The study used the January-June 2004 HotCopper ASX stock-based discussions. There were 8,307 labeled posts across 469 stocks, with an average of 28 words per post and a toatl of 23,670 distinct words in the data set. Like most discussion boards and forums, each message is organized my thread and a single thread consists of multiple posts on the same topic for a stock. Discussions on HotCopper mainly surrounds speculative stocks and particularly those in minerals exploration and energy.
Methods
The first step is to pre-process the posts by removing stop words from the training set, removing alphanumerics of non-informative value such as "ahhhhhh" and finally introducing a thread volatility measure in order to assign an index value representing the level of disagreement between subsequent replies in the thread. The volatility is measured as the average sum of the differences between the discrete values of the sentiment classes (buy=1, hold=2, and sell=3). Thus, transitions between buy and sell have a higher volatility that transitions between buy and hold. So, posts within a thread with lower volatility are considered a superior sample. The samples with lower volatility (less than 0.5) were chosen for the training data set.
The automated sentiment detection engine was implemented using a few different classifiers: Bernoulli Naive Bayes and Complement Naive Bayes. Both models were used with feature selection based on the information gain approach. Bernoulli NB replaces feature frequency counts with Boolean values.

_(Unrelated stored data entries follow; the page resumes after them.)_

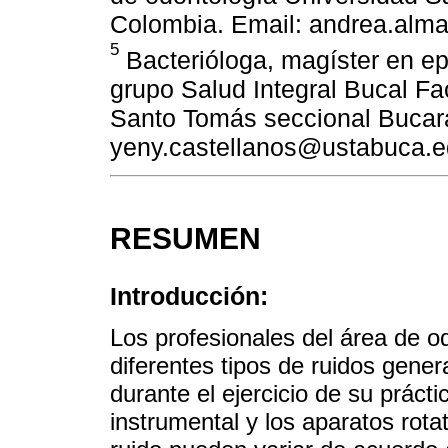
Colombia. Email: andrea.alm
5
Bacterióloga, magíster en ep
grupo Salud Integral Bucal Fa
Santo Tomás seccional Bucar
yeny.castellanos@ustabuca.e
RESUMEN
Introducción:
Los profesionales del área de o
diferentes tipos de ruidos gene
durante el ejercicio de su práctic
instrumental y los aparatos rota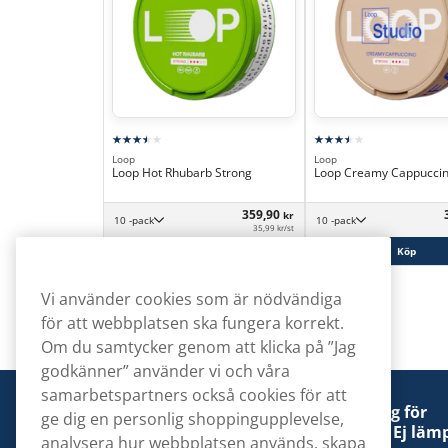
Loop
Loop
Loop Hot Rhubarb Strong
Loop Creamy Cappuccin
359,90
kr
10 -pack
10 -pack
35,99 kr/st
Köp
Köp
Vi använder cookies som är nödvändiga
för att webbplatsen ska fungera korrekt.
Om du samtycker genom att klicka på ”Jag
godkänner” använder vi och våra
samarbetspartners också cookies för att
Denna tobaksprodukt kan vara skadlig för
ge dig en personlig shoppingupplevelse,
hälsan och är beroendeframkallande. Ej lämp
analysera hur webbplatsen används, skapa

It was assumed that individual features present in a post were independent from other commonly found words such as "a" or "the". The authors also implemented the Term Frequency Inverse Document Frequency (TF-IDF) transformation that gave more weight to unique words that provided more insight to classifying the post as compared to common words. A smoothing function was also implemented to account for zero probabilities.

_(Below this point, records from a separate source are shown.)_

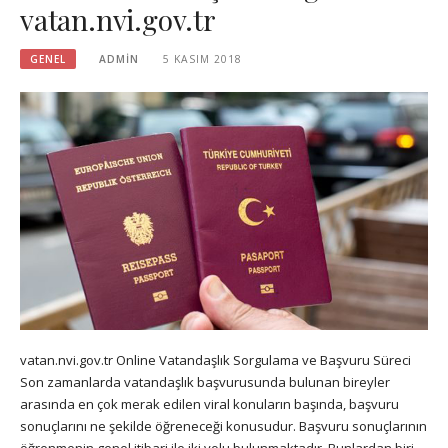
vatan.nvi.gov.tr
GENEL
ADMIN
5 KASIM 2018
vatan.nvi.gov.tr Online Vatandaşlık Sorgulama ve Başvuru Süreci
Son zamanlarda vatandaşlık başvurusunda bulunan bireyler
arasında en çok merak edilen viral konuların başında, başvuru
sonuçlarını ne şekilde öğreneceği konusudur. Başvuru sonuçlarının
öğrenmenin genel itibari ile iki yolu bulunmaktadır. Bunlardan biri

For features selection, the first step was to rank the words by order of frequency and the second was to test the information gain algorithm in order to reduce the number of features to a manageable subset.
Discussion and Conclusion
To evaluate the performance of the classifiers, the authors finally compared the performance to human agreement using Amazons Mechanical Turk (MTurk) to obtain classification from 3 paid annotators who passed a certain test (the test was not described in any detail). The accuracy was 57% and Kappa statistic was 0.5, which demonstrates how challenging this classification task is.
Each model was built using a 10-fold cross validation and the main findings are summarized in the table below. The Complement Naive Bayes achieved an accuracy of 78.72% and the Bernoulli Naive Bayes an accuracy of 78.45%. Both of these outperformed the human annotator's performance of 57% accuracy and the baseline of 65.63%. With 7,200 features, the best performing algorithm was the Complement and Bernoulli Naive Bayes.
In conclusion, the authors were able to achieve a classification F-score of 77.50% following the methods outlined above. There is a lot of room for optimization of the model performances and should be pursued in future studies.